Please copy every line below that contains the string "diaminobenzidine".

------------------------------------------------------------------------

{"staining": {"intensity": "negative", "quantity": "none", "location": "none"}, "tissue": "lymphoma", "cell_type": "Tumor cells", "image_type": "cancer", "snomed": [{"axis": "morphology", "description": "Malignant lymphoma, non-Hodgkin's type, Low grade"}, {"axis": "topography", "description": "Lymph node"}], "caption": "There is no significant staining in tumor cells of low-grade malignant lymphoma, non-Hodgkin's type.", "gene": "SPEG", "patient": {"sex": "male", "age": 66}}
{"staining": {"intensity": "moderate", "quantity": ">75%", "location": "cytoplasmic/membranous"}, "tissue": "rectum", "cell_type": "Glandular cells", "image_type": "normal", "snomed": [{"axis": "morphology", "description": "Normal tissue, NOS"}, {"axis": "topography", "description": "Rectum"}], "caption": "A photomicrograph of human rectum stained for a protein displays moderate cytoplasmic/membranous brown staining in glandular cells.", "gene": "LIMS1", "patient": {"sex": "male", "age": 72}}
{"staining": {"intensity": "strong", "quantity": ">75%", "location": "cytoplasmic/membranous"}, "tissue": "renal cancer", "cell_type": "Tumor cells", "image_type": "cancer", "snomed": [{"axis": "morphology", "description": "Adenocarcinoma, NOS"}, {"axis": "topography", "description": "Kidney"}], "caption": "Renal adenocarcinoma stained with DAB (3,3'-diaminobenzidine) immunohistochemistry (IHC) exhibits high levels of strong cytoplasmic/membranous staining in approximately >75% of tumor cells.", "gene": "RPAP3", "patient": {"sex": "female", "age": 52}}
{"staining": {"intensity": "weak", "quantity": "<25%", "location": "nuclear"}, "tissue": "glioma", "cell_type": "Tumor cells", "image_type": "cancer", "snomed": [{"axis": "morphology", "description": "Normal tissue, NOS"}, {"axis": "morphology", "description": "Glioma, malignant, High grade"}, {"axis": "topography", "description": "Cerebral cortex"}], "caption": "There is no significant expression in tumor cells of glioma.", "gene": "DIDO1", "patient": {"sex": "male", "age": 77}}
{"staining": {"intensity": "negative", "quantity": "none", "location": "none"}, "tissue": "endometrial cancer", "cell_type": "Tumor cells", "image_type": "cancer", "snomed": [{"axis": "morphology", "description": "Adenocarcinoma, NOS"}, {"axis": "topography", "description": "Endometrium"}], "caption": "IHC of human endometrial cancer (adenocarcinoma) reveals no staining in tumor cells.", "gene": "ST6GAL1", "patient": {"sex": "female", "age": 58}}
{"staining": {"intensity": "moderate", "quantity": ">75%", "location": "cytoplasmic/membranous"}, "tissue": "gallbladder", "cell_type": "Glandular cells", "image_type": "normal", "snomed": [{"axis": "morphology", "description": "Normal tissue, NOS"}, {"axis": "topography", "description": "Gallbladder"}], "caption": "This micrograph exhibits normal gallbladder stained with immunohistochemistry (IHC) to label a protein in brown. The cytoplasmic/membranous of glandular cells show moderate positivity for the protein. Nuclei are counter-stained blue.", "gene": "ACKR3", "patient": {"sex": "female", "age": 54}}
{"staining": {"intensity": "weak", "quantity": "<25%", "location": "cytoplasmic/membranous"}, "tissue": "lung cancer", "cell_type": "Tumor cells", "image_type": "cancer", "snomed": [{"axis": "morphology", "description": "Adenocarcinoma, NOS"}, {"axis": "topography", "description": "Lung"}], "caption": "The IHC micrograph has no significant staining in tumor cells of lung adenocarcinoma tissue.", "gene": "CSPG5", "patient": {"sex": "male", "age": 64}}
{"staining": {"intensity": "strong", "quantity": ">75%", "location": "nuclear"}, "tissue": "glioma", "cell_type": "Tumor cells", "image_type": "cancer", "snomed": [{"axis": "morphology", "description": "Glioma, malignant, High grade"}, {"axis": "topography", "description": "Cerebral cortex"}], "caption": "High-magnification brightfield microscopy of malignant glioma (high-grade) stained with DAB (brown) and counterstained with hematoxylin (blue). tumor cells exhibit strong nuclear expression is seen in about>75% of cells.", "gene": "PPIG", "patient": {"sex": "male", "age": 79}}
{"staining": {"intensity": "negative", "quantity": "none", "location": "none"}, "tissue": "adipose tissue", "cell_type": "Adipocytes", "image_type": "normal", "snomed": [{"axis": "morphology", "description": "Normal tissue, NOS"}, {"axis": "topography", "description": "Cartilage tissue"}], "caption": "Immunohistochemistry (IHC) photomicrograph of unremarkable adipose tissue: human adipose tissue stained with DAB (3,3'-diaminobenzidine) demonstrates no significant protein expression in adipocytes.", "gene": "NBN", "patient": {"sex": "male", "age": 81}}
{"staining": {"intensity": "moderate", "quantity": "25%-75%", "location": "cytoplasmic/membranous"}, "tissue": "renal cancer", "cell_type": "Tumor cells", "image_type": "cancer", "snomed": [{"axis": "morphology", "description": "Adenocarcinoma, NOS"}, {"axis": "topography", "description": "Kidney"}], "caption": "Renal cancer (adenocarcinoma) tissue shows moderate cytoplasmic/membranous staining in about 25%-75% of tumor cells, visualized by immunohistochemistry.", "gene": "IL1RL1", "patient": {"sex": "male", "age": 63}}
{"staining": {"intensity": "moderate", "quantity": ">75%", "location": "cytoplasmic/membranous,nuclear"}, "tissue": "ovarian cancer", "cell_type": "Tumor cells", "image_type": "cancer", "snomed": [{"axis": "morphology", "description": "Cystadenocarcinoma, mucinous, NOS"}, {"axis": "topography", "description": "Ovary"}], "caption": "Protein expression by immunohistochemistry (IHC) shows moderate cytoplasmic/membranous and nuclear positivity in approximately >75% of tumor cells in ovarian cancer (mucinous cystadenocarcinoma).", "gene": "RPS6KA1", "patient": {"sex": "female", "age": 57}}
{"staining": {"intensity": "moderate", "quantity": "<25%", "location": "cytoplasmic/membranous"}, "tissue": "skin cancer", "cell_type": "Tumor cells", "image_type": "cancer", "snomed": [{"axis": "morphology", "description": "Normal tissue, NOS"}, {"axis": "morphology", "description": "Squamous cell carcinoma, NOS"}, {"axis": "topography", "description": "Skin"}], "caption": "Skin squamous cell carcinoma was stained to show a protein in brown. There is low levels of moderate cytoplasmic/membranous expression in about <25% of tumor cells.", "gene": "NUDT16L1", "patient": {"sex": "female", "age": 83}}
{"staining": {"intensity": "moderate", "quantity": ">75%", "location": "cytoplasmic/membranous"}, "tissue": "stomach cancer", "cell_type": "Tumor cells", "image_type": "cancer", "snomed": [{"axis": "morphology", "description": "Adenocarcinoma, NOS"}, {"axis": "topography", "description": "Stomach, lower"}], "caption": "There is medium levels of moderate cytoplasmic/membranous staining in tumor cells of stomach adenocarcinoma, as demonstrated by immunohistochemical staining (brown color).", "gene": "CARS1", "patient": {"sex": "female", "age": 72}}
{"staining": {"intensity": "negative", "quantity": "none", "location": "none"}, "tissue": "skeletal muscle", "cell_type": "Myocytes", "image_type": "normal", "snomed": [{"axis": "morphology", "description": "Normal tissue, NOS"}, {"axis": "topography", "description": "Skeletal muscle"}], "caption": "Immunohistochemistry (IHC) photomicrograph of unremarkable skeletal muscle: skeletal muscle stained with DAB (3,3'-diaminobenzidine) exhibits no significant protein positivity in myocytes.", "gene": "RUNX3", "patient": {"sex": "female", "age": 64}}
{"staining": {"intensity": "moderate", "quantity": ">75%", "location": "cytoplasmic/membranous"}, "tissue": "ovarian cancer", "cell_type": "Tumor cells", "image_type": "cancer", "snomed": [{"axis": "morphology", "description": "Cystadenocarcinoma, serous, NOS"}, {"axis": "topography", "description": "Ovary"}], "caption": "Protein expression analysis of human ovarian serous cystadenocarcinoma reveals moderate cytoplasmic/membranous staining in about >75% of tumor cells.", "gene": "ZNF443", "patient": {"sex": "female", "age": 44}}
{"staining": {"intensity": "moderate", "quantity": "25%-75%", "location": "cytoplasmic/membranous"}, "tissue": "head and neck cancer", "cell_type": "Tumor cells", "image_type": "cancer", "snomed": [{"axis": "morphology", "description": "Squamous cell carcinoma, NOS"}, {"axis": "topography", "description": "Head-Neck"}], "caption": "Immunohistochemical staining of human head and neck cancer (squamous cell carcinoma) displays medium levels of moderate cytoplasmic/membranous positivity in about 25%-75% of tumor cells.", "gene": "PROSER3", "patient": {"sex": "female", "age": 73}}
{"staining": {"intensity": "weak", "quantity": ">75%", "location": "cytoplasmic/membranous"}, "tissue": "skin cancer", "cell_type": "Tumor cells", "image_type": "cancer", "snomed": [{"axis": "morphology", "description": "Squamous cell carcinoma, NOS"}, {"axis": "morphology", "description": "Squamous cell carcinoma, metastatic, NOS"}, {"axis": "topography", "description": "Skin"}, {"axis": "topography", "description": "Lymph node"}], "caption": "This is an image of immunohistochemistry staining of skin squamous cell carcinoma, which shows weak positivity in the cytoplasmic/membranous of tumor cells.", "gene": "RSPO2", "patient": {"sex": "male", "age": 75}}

------------------------------------------------------------------------

Answer section.
{"staining": {"intensity": "strong", "quantity": ">75%", "location": "cytoplasmic/membranous"}, "tissue": "renal cancer", "cell_type": "Tumor cells", "image_type": "cancer", "snomed": [{"axis": "morphology", "description": "Adenocarcinoma, NOS"}, {"axis": "topography", "description": "Kidney"}], "caption": "Renal adenocarcinoma stained with DAB (3,3'-diaminobenzidine) immunohistochemistry (IHC) exhibits high levels of strong cytoplasmic/membranous staining in approximately >75% of tumor cells.", "gene": "RPAP3", "patient": {"sex": "female", "age": 52}}
{"staining": {"intensity": "negative", "quantity": "none", "location": "none"}, "tissue": "adipose tissue", "cell_type": "Adipocytes", "image_type": "normal", "snomed": [{"axis": "morphology", "description": "Normal tissue, NOS"}, {"axis": "topography", "description": "Cartilage tissue"}], "caption": "Immunohistochemistry (IHC) photomicrograph of unremarkable adipose tissue: human adipose tissue stained with DAB (3,3'-diaminobenzidine) demonstrates no significant protein expression in adipocytes.", "gene": "NBN", "patient": {"sex": "male", "age": 81}}
{"staining": {"intensity": "negative", "quantity": "none", "location": "none"}, "tissue": "skeletal muscle", "cell_type": "Myocytes", "image_type": "normal", "snomed": [{"axis": "morphology", "description": "Normal tissue, NOS"}, {"axis": "topography", "description": "Skeletal muscle"}], "caption": "Immunohistochemistry (IHC) photomicrograph of unremarkable skeletal muscle: skeletal muscle stained with DAB (3,3'-diaminobenzidine) exhibits no significant protein positivity in myocytes.", "gene": "RUNX3", "patient": {"sex": "female", "age": 64}}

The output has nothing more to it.